**EXERCISE DIRECTIONS**
Within the entries below, every line containing "pixel" is to be copied.

■ ■ ■ ■

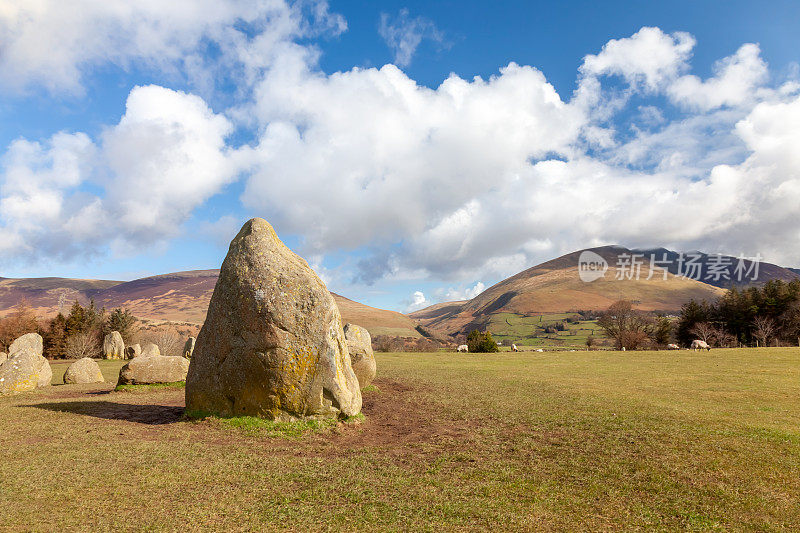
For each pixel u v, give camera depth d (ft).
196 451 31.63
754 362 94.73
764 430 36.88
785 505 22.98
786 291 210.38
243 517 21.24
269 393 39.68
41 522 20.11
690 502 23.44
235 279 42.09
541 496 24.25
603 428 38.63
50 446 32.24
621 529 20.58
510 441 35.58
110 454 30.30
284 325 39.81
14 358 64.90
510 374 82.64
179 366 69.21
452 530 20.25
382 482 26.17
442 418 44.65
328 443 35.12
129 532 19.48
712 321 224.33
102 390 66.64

■ ■ ■ ■

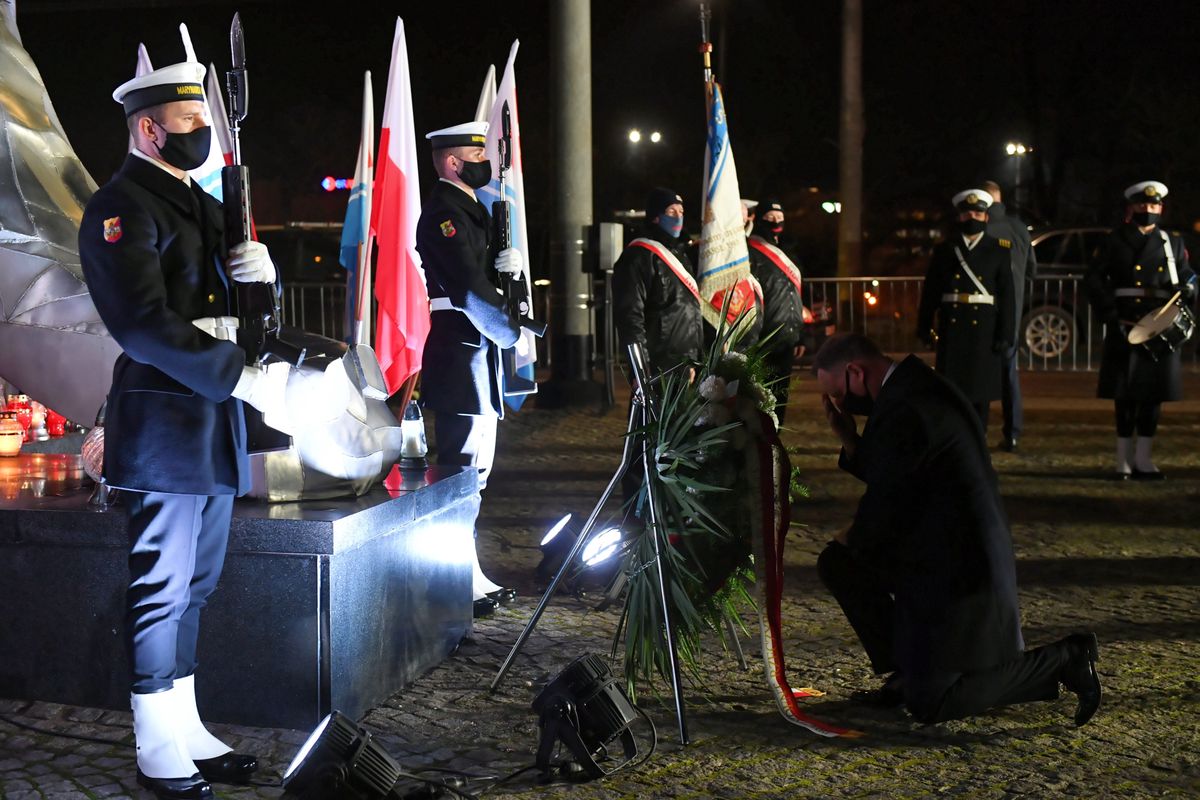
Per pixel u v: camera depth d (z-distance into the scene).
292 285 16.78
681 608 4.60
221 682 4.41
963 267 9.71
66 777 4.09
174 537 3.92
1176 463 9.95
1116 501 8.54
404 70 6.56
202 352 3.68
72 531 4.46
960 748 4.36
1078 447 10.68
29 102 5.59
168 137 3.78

■ ■ ■ ■

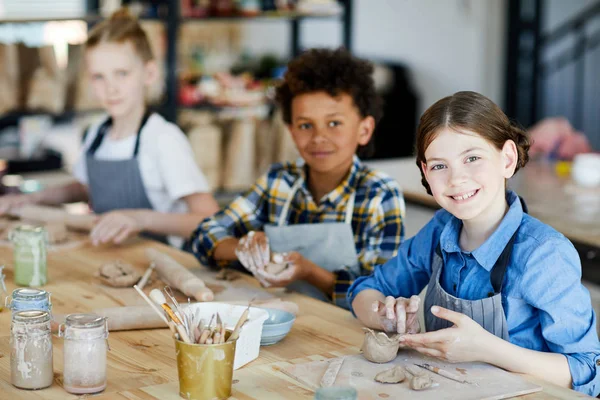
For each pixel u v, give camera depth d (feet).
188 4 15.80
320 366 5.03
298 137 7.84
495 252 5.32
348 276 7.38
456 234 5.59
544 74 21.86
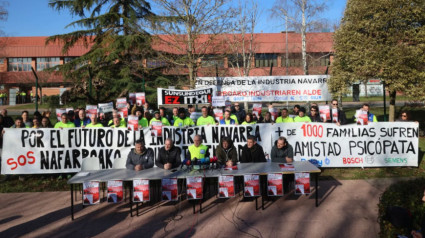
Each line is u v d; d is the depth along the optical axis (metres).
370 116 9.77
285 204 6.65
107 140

■ ■ ■ ■

**OUTPUT OF THE EXERCISE**
For each pixel u v, give camera depth d (ft).
Per pixel u v: camera depth d (z-distance into the scene).
For each pixel u v, give camera depth d (feet).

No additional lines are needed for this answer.